**Given passage**
· · · · · · ·

U.S. and global financial markets are now signaling that we have entered a more serious stage of the unfolding financial crisis. The structural problems are deep and wide. Importantly, participants are now beginning to appreciate the serious ramifications for the U.S. financial sector. Until recently, the market had successfully "circled the wagons" around many of the key Credit Bubble players. While the stocks of the Wall Street securities firms had been weak, the shares of Fannie Mae, Freddie Mac, the mortgage insurers, Credit insurers Ambac and MBIA, and many of the consumer lenders such as Household International and Capital One Financial were holding not far from all-time highs. This week these stocks came under heavy selling pressure, and this is not a bullish development.
Today, it is especially important to appreciate the parallels between the telecommunication Bubble that is now well into its collapse and the mortgage finance/consumer Credit Bubble that is in the midst of its "terminal stage" of excess. As long as Credit was expanding aggressively throughout the telecommunications arena, the industry expanded with all semblance of sustainability. At the late stages of the telecom Bubble, however, gross lending and speculative excess set the stage for inevitable collapse. The amount of borrowings necessary to sustain the industry Bubble became quite outsized, that there was simply no way it would be sustained. When Credit availability began to wane, the marginal companies lost access to new finance and began to fail. These marginal failures then exacerbated the reduction in Credit availability and speculative flight away from telecom junk bonds and equities. At a certain point, the reversal of speculative flows passed a critical juncture and the industry Bubble was doomed. Capital flight begat failures at the margin that begat a further contraction in Credit availability and more aggressive capital flight. "Virtuous cycle" was transformed to vicious downward spiral.

· · · · · · ·

**Information provided**
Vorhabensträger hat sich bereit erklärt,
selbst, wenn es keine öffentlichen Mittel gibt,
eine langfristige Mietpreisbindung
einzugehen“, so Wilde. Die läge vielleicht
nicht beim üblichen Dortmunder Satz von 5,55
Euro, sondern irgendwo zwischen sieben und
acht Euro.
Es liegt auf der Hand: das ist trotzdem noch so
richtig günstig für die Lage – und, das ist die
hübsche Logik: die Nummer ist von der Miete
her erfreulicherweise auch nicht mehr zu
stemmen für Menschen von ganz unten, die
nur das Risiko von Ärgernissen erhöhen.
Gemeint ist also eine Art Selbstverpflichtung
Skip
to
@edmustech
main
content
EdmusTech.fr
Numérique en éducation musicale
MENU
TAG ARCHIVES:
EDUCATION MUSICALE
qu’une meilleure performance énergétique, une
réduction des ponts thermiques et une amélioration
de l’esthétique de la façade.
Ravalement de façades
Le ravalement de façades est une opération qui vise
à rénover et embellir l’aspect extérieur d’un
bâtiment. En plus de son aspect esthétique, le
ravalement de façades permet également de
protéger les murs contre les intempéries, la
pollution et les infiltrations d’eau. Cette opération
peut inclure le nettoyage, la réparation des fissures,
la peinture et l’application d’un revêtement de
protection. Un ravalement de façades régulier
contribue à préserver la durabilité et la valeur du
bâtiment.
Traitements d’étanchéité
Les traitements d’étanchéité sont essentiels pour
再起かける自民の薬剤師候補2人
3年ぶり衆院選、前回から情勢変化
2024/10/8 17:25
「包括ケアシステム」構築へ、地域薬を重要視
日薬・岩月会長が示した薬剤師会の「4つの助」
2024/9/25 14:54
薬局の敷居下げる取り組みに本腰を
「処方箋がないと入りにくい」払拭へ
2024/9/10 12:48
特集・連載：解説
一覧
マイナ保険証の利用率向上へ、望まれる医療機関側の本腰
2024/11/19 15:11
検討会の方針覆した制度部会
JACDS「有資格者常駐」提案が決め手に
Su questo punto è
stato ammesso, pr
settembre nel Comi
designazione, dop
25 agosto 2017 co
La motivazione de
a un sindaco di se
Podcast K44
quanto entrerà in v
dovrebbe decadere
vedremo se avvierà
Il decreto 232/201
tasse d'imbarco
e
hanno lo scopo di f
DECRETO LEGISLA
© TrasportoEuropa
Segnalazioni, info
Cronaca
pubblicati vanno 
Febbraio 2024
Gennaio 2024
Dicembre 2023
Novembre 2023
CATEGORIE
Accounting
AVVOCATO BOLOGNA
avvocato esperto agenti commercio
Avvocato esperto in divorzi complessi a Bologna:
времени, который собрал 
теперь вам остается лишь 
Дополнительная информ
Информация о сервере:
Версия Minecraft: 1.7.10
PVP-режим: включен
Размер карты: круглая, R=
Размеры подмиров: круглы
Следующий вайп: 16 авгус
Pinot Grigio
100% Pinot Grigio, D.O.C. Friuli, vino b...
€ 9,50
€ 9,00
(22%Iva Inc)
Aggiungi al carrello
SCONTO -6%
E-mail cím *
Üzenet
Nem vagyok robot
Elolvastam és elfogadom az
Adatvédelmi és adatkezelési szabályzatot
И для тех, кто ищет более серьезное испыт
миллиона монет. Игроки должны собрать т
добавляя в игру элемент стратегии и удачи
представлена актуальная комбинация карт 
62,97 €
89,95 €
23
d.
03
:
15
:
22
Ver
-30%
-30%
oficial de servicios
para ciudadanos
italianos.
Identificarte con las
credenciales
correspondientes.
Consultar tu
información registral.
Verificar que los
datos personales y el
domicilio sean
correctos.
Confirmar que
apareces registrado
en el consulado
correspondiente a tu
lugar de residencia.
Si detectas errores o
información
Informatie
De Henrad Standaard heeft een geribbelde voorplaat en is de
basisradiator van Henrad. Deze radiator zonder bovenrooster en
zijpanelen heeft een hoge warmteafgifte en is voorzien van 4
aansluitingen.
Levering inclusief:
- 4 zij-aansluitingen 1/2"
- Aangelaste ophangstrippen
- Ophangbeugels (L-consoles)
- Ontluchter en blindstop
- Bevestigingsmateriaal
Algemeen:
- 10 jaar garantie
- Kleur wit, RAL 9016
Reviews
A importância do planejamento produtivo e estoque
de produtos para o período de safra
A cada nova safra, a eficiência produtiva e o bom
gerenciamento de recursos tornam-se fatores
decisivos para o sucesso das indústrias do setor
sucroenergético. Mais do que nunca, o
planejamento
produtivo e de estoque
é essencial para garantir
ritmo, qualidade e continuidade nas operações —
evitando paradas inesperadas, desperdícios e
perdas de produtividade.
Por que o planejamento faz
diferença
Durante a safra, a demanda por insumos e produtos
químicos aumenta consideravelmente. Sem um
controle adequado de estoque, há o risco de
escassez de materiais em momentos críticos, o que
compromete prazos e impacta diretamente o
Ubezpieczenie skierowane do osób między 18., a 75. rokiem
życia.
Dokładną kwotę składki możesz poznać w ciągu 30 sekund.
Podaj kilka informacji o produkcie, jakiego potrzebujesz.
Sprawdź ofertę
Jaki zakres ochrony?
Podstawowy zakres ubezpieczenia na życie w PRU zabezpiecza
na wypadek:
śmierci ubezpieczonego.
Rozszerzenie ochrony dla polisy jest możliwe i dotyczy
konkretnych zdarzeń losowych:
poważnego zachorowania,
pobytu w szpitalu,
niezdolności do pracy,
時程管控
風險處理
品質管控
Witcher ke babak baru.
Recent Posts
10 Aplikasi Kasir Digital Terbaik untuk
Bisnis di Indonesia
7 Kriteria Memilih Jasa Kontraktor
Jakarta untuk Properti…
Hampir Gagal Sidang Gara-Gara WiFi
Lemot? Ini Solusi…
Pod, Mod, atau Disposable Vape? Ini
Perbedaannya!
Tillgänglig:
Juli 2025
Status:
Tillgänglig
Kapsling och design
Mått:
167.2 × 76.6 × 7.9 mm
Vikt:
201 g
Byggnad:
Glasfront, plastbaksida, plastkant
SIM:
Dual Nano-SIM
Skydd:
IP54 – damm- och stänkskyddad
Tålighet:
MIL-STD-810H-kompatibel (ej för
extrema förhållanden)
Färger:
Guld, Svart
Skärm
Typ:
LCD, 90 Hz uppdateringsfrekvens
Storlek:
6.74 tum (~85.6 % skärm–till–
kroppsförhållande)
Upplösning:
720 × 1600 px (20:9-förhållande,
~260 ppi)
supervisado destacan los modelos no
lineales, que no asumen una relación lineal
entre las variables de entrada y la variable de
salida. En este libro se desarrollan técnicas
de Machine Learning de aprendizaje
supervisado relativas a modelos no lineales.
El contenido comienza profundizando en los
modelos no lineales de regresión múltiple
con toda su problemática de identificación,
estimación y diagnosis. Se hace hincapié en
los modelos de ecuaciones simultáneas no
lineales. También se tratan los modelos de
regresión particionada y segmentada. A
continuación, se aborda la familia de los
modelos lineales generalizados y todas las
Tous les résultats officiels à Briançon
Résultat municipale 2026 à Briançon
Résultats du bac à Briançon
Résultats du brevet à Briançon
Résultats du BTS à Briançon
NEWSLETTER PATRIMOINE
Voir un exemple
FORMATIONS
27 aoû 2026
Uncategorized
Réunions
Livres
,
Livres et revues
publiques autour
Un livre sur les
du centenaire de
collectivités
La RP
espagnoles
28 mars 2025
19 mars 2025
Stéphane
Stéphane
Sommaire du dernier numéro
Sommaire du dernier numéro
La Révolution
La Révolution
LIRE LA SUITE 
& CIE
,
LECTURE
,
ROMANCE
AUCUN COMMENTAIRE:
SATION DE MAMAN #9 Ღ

· · · · · · ·

Set down, word for word, the part of the passage on the financial crisis from "U.S. and global" up to and including "a bullish development.".

**Exercise output**
U.S. and global financial markets are now signaling that we have entered a more serious stage of the unfolding financial crisis. The structural problems are deep and wide. Importantly, participants are now beginning to appreciate the serious ramifications for the U.S. financial sector. Until recently, the market had successfully "circled the wagons" around many of the key Credit Bubble players. While the stocks of the Wall Street securities firms had been weak, the shares of Fannie Mae, Freddie Mac, the mortgage insurers, Credit insurers Ambac and MBIA, and many of the consumer lenders such as Household International and Capital One Financial were holding not far from all-time highs. This week these stocks came under heavy selling pressure, and this is not a bullish development.